Material shown section start

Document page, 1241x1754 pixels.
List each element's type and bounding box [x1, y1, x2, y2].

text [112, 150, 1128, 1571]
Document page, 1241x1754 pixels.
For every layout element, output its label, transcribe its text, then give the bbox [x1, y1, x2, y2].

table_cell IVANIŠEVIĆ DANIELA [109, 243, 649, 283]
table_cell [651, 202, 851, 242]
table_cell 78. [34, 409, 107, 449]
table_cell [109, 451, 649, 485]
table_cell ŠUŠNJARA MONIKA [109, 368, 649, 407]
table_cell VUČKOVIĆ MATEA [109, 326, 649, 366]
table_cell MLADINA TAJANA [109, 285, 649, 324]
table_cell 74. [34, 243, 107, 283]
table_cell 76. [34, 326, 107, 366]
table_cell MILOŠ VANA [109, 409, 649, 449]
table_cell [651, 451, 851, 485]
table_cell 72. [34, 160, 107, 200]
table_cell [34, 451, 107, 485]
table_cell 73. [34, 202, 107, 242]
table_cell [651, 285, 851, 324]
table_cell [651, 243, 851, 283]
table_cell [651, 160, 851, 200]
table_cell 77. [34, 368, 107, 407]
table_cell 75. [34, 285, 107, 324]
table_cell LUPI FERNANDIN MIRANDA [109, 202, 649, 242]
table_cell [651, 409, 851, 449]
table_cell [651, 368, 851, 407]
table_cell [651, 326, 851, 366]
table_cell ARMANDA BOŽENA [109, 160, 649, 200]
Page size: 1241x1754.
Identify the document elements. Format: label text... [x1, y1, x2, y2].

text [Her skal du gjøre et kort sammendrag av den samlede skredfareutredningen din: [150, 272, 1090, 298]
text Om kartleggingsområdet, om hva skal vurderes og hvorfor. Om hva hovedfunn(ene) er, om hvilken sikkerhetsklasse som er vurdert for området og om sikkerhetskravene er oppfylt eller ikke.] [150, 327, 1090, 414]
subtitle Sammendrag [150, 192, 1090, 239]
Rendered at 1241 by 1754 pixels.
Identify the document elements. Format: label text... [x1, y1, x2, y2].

Material shown section end

Without skipping a line, print the listing once more exactly.

● **Solved exercise**:
Document page, 1241x1754 pixels.
List each element's type and bounding box [x1, y1, x2, y2].

text [112, 150, 1128, 1571]
Document page, 1241x1754 pixels.
For every layout element, output its label, transcribe its text, then give the bbox [x1, y1, x2, y2].

table_cell IVANIŠEVIĆ DANIELA [109, 243, 649, 283]
table_cell [651, 202, 851, 242]
table_cell 78. [34, 409, 107, 449]
table_cell [109, 451, 649, 485]
table_cell ŠUŠNJARA MONIKA [109, 368, 649, 407]
table_cell VUČKOVIĆ MATEA [109, 326, 649, 366]
table_cell MLADINA TAJANA [109, 285, 649, 324]
table_cell 74. [34, 243, 107, 283]
table_cell 76. [34, 326, 107, 366]
table_cell MILOŠ VANA [109, 409, 649, 449]
table_cell [651, 451, 851, 485]
table_cell 72. [34, 160, 107, 200]
table_cell [34, 451, 107, 485]
table_cell 73. [34, 202, 107, 242]
table_cell [651, 285, 851, 324]
table_cell [651, 243, 851, 283]
table_cell [651, 160, 851, 200]
table_cell 77. [34, 368, 107, 407]
table_cell 75. [34, 285, 107, 324]
table_cell LUPI FERNANDIN MIRANDA [109, 202, 649, 242]
table_cell [651, 409, 851, 449]
table_cell [651, 368, 851, 407]
table_cell [651, 326, 851, 366]
table_cell ARMANDA BOŽENA [109, 160, 649, 200]
Page size: 1241x1754.
Identify the document elements. Format: label text... [x1, y1, x2, y2].

text [Her skal du gjøre et kort sammendrag av den samlede skredfareutredningen din: [150, 272, 1090, 298]
text Om kartleggingsområdet, om hva skal vurderes og hvorfor. Om hva hovedfunn(ene) er, om hvilken sikkerhetsklasse som er vurdert for området og om sikkerhetskravene er oppfylt eller ikke.] [150, 327, 1090, 414]
subtitle Sammendrag [150, 192, 1090, 239]
Rendered at 1241 by 1754 pixels.
Identify the document elements. Format: label text... [x1, y1, x2, y2].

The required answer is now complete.